There is little information about those who actually worked for Love. Canal building was exhausting, dirty and often dangerous. Immigrants usually performed this arduous work, along with removing all trees and vegetation.

With the project abandoned, the canal gradually filled with water. The local children swam there in the summer and skated in the winter. In the 1920s, the canal became a dump site for the City of Niagara Falls, with the city regularly unloading its municipal refuse into the pit. In the 1940s, the U.S. Army began using the site to dump wastes from the war effort during World War II, including some nuclear waste from the Manhattan Project, the rest of which was dumped in nearby Lewiston, New York at the Niagara Falls Storage Site.

By the 1940s, Hooker Electrochemical Company (later known as Hooker Chemical Company), founded by Elon Hooker, began searching for a place to dump the large quantity of chemical waste it was producing. Hooker was granted permission by the Niagara Power and Development Company in 1942 to dump wastes in the canal. The canal was drained and lined with thick clay. Into this site, Hooker began placing 55-US-gallon (210 L) metal or fibre barrels. In 1947, Hooker bought the canal and the 70-foot-wide (21 m) banks on either side of the canal. The City of Niagara Falls and the army continued the dumping of refuse.

In 1948, after World War II had ended and the City of Niagara Falls had ended self-sufficient disposal of refuse, Hooker became the sole user and owner of the site.

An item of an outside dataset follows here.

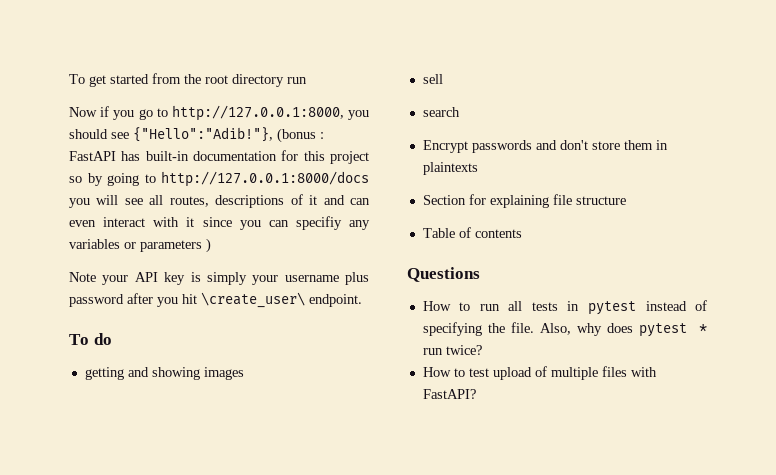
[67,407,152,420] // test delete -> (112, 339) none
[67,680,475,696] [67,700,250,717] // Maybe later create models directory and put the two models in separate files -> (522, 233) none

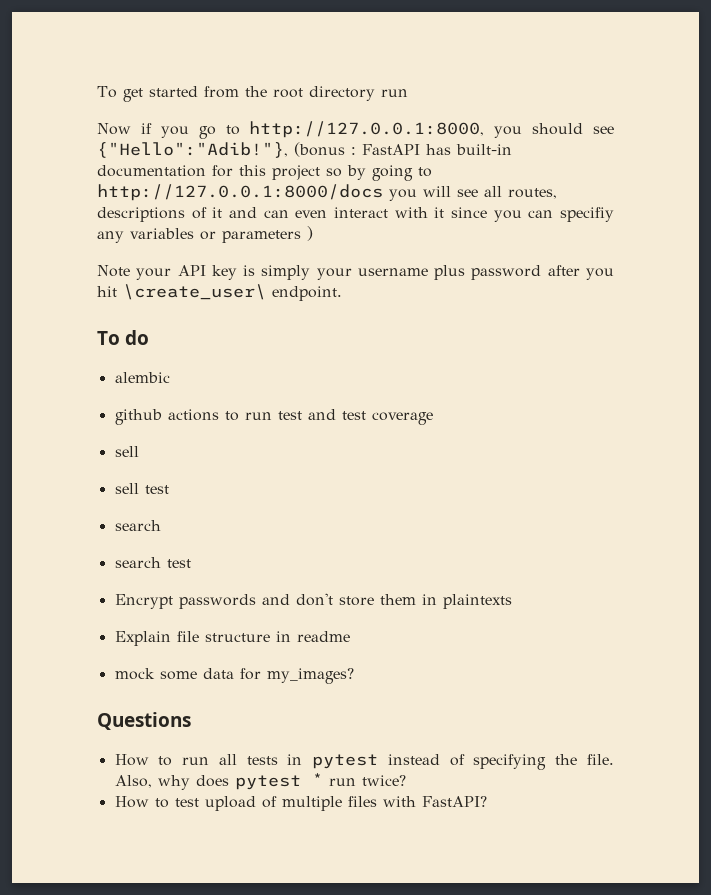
[84,367,244,380] [422,74,443,84] [422,107,460,117] getting and showing images // sell // search -> [114,372,170,383] [114,409,433,425] [114,446,139,457] [114,483,169,494] [114,520,161,531] [114,557,191,568] alembic // github actions to run test and test coverage // sell // sell test // search // search test
[422,194,549,208] Section for explaining -> [114,631,171,646] Explain
[422,227,522,238] // Table of contents -> [275,631,350,642] [114,668,354,684] in readme // mock some data for my_images?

This dumpsite was in operation until 1953. During this time, 21,000 tons of chemicals such as "caustics, alkalines, fatty acids and chlorinated hydrocarbons from the manufacturing of dyes, perfumes, solvents for rubber and synthetic resins" were added. These chemicals were buried at a depth of twenty to twenty-five feet. After 1953, the canal was covered with soil, and vegetation began to grow atop the dumpsite.